WHAT THE EXERCISE ASKS:
Please copy out the records word for word, from the first line through the line that contains "Is the value of NEVADA.ROMNEY", including both of those lines.

STUDY MATERIAL:
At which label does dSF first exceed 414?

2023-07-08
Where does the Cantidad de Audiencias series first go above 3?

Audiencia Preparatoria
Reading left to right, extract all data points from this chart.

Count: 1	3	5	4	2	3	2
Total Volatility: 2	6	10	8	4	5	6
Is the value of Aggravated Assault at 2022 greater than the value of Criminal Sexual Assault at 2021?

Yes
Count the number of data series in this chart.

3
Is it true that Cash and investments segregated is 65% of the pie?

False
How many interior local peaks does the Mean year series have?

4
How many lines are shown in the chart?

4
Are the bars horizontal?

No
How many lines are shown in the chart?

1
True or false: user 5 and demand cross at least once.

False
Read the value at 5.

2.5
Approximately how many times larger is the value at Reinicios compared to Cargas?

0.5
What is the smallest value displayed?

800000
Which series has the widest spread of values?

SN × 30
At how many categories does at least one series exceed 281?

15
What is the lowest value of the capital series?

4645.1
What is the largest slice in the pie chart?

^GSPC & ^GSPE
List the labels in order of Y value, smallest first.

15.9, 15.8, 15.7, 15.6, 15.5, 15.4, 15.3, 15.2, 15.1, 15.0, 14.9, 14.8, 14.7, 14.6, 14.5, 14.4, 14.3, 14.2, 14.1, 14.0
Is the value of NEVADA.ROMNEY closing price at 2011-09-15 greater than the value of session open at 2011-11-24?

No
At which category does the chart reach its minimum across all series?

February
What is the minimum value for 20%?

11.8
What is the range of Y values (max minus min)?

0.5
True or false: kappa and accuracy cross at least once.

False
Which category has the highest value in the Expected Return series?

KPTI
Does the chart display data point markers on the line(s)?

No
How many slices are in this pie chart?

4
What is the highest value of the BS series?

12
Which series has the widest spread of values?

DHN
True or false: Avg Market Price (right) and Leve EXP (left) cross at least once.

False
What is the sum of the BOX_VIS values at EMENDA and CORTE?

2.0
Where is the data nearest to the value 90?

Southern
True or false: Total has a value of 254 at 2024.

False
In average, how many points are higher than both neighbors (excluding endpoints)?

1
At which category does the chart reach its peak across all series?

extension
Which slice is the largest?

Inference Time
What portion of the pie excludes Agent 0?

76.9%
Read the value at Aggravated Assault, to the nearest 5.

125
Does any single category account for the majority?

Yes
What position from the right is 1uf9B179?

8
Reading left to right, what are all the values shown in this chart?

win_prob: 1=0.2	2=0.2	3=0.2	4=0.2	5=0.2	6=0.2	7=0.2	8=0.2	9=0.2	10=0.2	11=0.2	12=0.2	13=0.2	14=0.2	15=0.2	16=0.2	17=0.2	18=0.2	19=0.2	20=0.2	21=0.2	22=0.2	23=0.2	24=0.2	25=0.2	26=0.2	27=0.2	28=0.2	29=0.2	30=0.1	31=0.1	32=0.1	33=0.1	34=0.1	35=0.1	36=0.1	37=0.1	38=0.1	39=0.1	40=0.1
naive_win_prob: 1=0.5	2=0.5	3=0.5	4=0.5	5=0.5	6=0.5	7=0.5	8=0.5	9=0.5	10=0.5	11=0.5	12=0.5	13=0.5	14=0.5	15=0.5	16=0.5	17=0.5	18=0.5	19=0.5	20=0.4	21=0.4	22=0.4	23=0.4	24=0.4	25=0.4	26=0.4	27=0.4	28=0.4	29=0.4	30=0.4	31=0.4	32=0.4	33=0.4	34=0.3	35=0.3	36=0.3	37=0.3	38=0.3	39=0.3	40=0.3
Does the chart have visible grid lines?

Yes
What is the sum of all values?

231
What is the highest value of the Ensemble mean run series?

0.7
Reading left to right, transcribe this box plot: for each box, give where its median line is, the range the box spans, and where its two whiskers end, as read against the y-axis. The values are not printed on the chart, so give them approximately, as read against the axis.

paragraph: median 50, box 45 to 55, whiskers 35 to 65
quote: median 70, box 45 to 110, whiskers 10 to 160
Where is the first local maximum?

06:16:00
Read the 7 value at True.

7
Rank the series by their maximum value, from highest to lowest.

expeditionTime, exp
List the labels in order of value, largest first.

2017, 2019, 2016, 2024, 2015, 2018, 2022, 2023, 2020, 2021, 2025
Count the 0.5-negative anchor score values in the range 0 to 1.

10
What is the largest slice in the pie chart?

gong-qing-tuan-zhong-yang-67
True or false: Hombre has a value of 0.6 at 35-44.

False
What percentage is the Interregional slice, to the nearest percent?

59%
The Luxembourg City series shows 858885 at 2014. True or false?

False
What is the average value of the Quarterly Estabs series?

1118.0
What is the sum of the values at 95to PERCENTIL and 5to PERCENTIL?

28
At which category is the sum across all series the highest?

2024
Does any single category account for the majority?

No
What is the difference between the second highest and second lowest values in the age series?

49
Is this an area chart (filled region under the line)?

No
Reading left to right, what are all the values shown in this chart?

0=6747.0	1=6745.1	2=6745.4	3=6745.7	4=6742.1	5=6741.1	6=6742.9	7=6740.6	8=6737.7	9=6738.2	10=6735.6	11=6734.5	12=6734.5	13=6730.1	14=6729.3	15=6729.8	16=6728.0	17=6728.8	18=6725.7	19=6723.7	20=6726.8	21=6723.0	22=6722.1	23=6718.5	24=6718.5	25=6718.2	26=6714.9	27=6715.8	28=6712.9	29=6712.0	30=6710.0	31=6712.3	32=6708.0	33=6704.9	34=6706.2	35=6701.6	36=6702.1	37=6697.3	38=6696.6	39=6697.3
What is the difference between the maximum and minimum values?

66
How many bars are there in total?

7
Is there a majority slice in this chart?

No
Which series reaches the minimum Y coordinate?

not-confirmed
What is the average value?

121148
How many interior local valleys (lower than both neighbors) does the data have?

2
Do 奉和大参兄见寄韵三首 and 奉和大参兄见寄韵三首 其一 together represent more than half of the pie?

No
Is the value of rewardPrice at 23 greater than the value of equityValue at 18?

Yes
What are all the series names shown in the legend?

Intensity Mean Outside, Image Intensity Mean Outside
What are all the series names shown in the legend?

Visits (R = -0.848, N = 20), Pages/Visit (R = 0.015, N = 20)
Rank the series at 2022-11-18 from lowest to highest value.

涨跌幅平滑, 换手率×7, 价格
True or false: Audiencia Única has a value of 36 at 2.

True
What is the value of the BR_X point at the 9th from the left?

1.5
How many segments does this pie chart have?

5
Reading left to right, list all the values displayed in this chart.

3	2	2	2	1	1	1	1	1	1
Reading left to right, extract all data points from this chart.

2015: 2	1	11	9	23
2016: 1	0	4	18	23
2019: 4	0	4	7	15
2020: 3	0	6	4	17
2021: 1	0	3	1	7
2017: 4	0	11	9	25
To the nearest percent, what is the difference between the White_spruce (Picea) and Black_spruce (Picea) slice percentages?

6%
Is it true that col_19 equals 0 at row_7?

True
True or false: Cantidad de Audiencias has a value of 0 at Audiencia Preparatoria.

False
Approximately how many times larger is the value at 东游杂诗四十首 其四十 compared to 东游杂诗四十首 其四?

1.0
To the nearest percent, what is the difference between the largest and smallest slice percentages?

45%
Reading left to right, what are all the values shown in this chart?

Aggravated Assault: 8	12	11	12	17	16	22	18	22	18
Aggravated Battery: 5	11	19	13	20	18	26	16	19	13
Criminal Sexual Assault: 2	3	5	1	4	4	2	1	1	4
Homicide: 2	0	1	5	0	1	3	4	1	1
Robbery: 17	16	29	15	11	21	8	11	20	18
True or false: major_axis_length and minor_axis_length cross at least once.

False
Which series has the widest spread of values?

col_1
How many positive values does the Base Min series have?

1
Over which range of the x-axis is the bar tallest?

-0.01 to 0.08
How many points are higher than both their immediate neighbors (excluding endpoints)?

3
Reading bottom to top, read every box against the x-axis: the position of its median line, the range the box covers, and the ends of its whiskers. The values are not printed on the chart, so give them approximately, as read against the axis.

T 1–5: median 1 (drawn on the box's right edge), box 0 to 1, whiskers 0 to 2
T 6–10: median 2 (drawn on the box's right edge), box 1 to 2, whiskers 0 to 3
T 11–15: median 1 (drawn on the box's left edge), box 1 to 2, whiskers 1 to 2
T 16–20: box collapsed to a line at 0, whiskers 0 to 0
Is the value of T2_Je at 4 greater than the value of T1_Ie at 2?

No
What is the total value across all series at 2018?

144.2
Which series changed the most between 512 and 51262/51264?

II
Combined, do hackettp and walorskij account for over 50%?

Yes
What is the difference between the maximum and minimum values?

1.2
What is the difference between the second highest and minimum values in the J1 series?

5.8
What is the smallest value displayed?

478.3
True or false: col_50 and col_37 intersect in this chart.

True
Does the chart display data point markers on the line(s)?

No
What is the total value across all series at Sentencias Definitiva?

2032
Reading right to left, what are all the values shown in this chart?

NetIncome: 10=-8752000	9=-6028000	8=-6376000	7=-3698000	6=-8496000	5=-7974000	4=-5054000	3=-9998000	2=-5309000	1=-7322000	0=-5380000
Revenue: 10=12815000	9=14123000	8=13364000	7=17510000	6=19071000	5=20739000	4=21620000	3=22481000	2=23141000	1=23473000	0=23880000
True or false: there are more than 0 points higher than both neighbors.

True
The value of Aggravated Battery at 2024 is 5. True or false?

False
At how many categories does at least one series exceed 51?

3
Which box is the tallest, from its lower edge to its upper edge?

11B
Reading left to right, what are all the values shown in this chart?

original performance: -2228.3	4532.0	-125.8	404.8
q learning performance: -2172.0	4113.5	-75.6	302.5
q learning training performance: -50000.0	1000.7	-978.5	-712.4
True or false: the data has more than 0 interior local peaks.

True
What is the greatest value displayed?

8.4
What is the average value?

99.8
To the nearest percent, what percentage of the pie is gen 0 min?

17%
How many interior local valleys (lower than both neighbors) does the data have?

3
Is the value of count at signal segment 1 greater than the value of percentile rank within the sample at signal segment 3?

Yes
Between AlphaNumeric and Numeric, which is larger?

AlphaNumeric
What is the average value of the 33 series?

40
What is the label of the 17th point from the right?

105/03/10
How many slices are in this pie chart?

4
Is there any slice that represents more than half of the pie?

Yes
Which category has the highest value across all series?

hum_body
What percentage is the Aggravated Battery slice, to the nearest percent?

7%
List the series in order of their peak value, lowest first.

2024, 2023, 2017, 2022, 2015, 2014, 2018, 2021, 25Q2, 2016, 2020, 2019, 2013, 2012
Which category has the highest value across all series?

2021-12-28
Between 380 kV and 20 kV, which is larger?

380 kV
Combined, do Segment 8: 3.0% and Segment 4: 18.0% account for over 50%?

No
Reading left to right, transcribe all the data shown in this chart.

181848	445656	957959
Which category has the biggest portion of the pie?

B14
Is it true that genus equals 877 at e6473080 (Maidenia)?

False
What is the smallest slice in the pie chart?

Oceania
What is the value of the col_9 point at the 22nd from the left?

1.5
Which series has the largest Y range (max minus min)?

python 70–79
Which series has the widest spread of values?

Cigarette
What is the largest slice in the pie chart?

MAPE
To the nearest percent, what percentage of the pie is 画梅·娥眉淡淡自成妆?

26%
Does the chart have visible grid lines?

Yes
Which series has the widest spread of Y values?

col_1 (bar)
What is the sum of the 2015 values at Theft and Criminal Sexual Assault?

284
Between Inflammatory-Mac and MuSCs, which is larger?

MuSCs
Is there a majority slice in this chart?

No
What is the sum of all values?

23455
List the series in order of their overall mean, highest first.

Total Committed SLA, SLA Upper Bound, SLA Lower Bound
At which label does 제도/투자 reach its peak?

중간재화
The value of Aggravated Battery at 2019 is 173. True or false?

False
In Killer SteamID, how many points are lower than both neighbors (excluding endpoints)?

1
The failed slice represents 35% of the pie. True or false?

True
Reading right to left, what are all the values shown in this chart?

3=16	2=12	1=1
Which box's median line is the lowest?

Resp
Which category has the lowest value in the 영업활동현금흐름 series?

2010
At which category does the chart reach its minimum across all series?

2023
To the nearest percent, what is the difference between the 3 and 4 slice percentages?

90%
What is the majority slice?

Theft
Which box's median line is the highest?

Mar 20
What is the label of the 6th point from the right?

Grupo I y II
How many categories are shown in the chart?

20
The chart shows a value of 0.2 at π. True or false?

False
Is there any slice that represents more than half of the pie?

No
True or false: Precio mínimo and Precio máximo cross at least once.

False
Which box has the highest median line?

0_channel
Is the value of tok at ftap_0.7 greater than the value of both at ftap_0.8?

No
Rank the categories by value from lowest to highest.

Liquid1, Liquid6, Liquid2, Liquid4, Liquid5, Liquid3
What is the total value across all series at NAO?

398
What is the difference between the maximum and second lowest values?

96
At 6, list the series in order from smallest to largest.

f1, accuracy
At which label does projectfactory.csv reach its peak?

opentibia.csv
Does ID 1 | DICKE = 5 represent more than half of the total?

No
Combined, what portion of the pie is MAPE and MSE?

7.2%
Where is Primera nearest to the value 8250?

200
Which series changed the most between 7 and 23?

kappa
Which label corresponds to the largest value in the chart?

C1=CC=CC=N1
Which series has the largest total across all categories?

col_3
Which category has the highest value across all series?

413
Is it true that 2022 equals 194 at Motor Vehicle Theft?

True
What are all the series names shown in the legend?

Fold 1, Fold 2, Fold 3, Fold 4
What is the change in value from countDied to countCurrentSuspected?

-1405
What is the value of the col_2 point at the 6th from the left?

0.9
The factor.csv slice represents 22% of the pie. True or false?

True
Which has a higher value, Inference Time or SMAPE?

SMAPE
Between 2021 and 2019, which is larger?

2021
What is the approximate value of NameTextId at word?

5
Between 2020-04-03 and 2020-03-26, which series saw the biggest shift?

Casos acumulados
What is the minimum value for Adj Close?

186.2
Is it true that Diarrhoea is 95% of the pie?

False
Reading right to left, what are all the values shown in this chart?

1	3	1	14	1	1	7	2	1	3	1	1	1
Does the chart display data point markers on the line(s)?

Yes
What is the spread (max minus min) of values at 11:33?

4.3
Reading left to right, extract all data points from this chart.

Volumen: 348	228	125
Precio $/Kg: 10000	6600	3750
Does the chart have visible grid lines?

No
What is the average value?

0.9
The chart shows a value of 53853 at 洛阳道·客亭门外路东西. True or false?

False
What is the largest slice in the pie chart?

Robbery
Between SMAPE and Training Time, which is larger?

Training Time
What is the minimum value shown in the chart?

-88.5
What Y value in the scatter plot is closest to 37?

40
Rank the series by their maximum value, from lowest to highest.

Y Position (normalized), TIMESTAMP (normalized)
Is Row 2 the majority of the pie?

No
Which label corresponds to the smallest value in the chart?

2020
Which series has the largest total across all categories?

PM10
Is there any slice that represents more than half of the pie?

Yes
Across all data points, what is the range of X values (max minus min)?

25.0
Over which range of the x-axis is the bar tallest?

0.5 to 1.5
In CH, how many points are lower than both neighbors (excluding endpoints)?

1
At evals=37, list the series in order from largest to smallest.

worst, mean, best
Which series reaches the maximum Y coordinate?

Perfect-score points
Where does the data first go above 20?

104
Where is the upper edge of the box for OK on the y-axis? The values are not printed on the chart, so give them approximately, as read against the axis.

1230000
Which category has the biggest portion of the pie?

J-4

TASK SOLUTION:
At which label does dSF first exceed 414?

2023-07-08
Where does the Cantidad de Audiencias series first go above 3?

Audiencia Preparatoria
Reading left to right, extract all data points from this chart.

Count: 1	3	5	4	2	3	2
Total Volatility: 2	6	10	8	4	5	6
Is the value of Aggravated Assault at 2022 greater than the value of Criminal Sexual Assault at 2021?

Yes
Count the number of data series in this chart.

3
Is it true that Cash and investments segregated is 65% of the pie?

False
How many interior local peaks does the Mean year series have?

4
How many lines are shown in the chart?

4
Are the bars horizontal?

No
How many lines are shown in the chart?

1
True or false: user 5 and demand cross at least once.

False
Read the value at 5.

2.5
Approximately how many times larger is the value at Reinicios compared to Cargas?

0.5
What is the smallest value displayed?

800000
Which series has the widest spread of values?

SN × 30
At how many categories does at least one series exceed 281?

15
What is the lowest value of the capital series?

4645.1
What is the largest slice in the pie chart?

^GSPC & ^GSPE
List the labels in order of Y value, smallest first.

15.9, 15.8, 15.7, 15.6, 15.5, 15.4, 15.3, 15.2, 15.1, 15.0, 14.9, 14.8, 14.7, 14.6, 14.5, 14.4, 14.3, 14.2, 14.1, 14.0
Is the value of NEVADA.ROMNEY closing price at 2011-09-15 greater than the value of session open at 2011-11-24?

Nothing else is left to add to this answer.